Светлана медленно опустила книгу на колени, но головы не подняла. Её взгляд был устремлён куда-то в пространство, словно она обдумывала только что прочитанное, а не присутствие разъярённого мужа.

— А ты считаешь нормальным поведением для мужа, Кирилл, систематически перекладывать свои сыновьи обязанности на жену? — она наконец посмотрела на него, и её взгляд был холодным и изучающим. — Ты говоришь о матери, но почему-то забываешь, что она, в первую очередь, твоя.

У неё есть сын. Взрослый, дееспособный сын, у которого сегодня, между прочим, выходной. Так почему этот сын вместо того, чтобы поехать и помочь своей пожилой матери, пытается отправить вместо себя жену, а сам планирует провести день в праздности?

— Да потому что это всегда было нормально! — Кирилл почти выкрикнул, делая шаг в комнату. — Ты всегда помогала, и это никого не напрягало! Что изменилось-то? Тебе корона на голову упала, что ли? Или ты возомнила себя какой-то особенной?

— Изменилось то, Кирилл, что я устала, — спокойно ответила Светлана, и в этой усталости слышалась не физическая измотанность, а глубокое моральное истощение. — Я устала быть для тебя и твоей мамы удобной функцией, а не человеком. Я устала от того, что мои время, мои силы, мои желания никогда не принимаются в расчёт. Ты говоришь «всегда помогала».

А ты когда-нибудь задумывался, чего мне стоила эта «помощь»? Сколько раз мне приходилось отменять свои планы, жертвовать своим отдыхом, своим здоровьем, в конце концов, чтобы угодить тебе и Анне Львовне?

Он фыркнул, отмахнувшись от её слов, как от назойливой мухи.

— Ой, ну начались опять эти жертвы! Прямо мученица! Никто тебя не заставлял под дулом пистолета! Сама всегда соглашалась! Значит, всё устраивало!

— Соглашалась, потому что пыталась сохранить мир в семье, Кирилл, — она горько усмехнулась. — Потому что надеялась, что ты это оценишь, что увидишь, что я стараюсь. Но ты, похоже, воспринимал это исключительно как должное. Как будто я по умолчанию обязана обслуживать интересы всей твоей родни. А знаешь, что самое интересное?

Моя мама, например, ни разу не попросила тебя приехать и помыть ей окна или вскопать грядки на даче. Хотя она тоже женщина, и ей тоже бывает тяжело. Но она понимает, что у тебя есть я, а у меня есть ты, и мы – отдельная семья со своими заботами. А вот твоя мама, да и ты вместе с ней, почему-то считаете, что я – это какой-то универсальный ресурс, который можно использовать по любому поводу.

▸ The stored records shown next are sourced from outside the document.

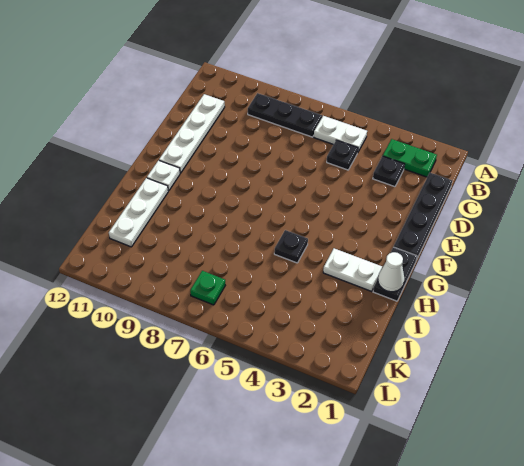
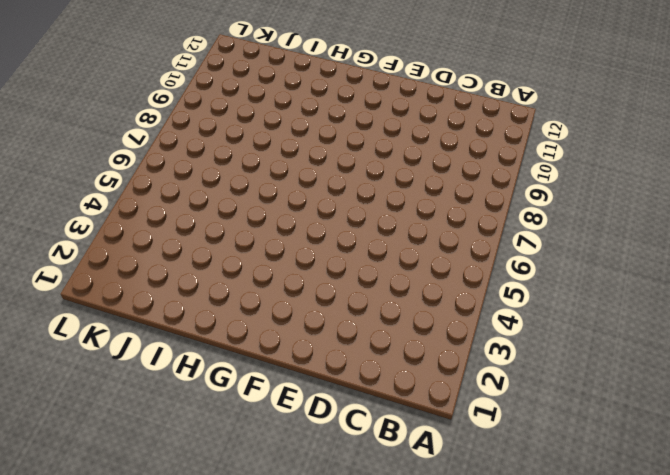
none -> green plate B2:B3 level 1
none -> white plate B5:B6 level 1
none -> black plate B7:B9 level 1

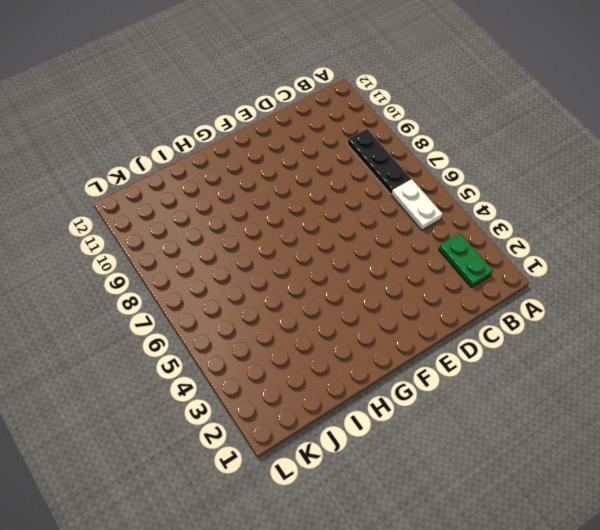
none -> black plate C1:F1 level 1
none -> black plate C3 level 1
none -> black plate C5 level 1

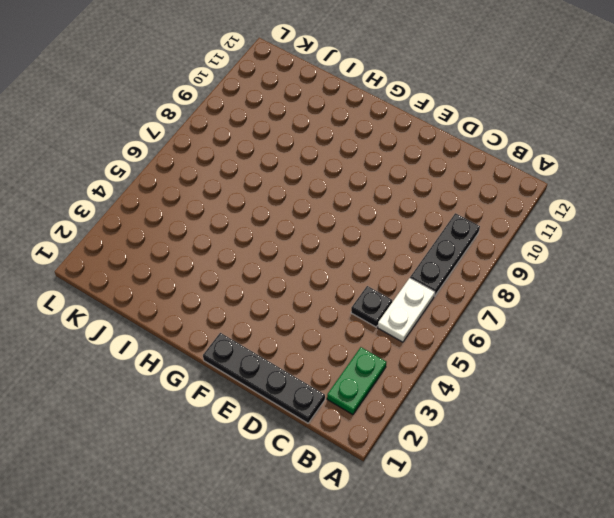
none -> black plate C3 level 1
none -> white plate C11:F11 level 1
none -> black plate G1:H1 level 1

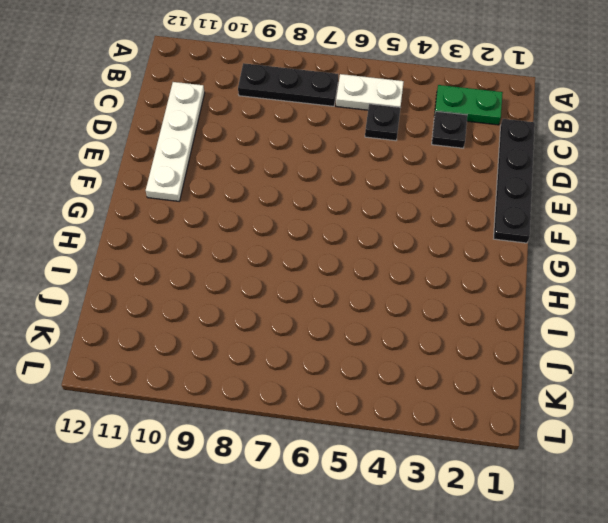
none -> black plate G1:H1 level 1
none -> white plate G11 level 1
none -> white plate H2:H3 level 1

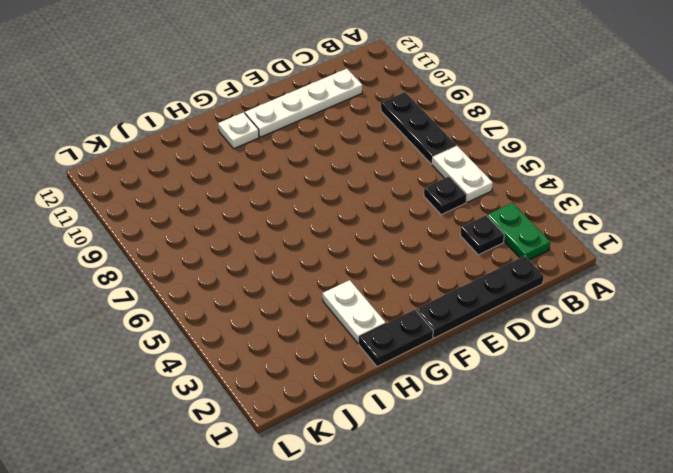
none -> black plate H5 level 1
none -> white plate H11:J11 level 1
none -> green plate K7 level 1

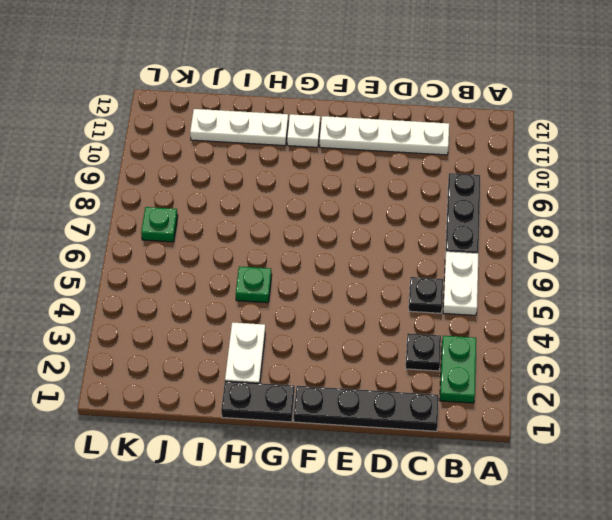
green plate H5 level 1 -> black plate H5 level 1
none -> white cone H1 level 2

— Не смей сравнивать! — рявкнул Кирилл, его лицо исказилось от злости. — Моя мать… она не такая! Она всегда для нас старалась! И сейчас, когда ей нужна помощь, ты так себя ведёшь! Это просто эгоизм чистой воды! Ты думаешь только о себе!

— А кто подумает обо мне, Кирилл, если не я сама? — Светлана снова подняла на него глаза, и в них не было ни страха, ни вины. Только твёрдая уверенность. — Ты? Который даже не замечает, как я выгляжу после очередной «помощи» твоей маме?

Или Анна Львовна, которая после того, как я вымою ей всю квартиру, начинает рассказывать, что у соседки невестка ещё и пироги печёт каждый день? Нет, дорогой. Этот этап пройден. Я больше не собираюсь быть ковриком, о который все вытирают ноги, прикрываясь словами о «семейном долге» и «помощи».

Градус их разговора неумолимо повышался. Кирилл чувствовал, как земля уходит у него из-под ног. Его привычный авторитет, его негласное право распоряжаться временем и силами жены, всё это рушилось на его глазах. Он привык, что Светлана мягкая, уступчивая, и этот внезапный бунт выбивал его из колеи, заставлял чувствовать себя беспомощным и злым одновременно.

— Ты просто… ты просто неблагодарная! — он с трудом подбирал слова, задыхаясь от возмущения. — Мы с мамой к тебе со всей душой, а ты… Ты нас в грош не ставишь! Тебе плевать на наши чувства, на наши нужды!

— О, чувства! — Светлана невесело рассмеялась. — А когда ты в последний раз интересовался моими чувствами, Кирилл? Когда я, приползая после целого дня на ногах у твоей мамы, слышала от тебя только: «Ну что, всё сделала? Молодец». А мои нужды?

Моя нужда в отдыхе, в личном времени, в простом человеческом участии с твоей стороны – это когда-нибудь принималось во внимание? Нет. Потому что это было неудобно. Гораздо удобнее иметь жену, которая молча выполняет все поручения.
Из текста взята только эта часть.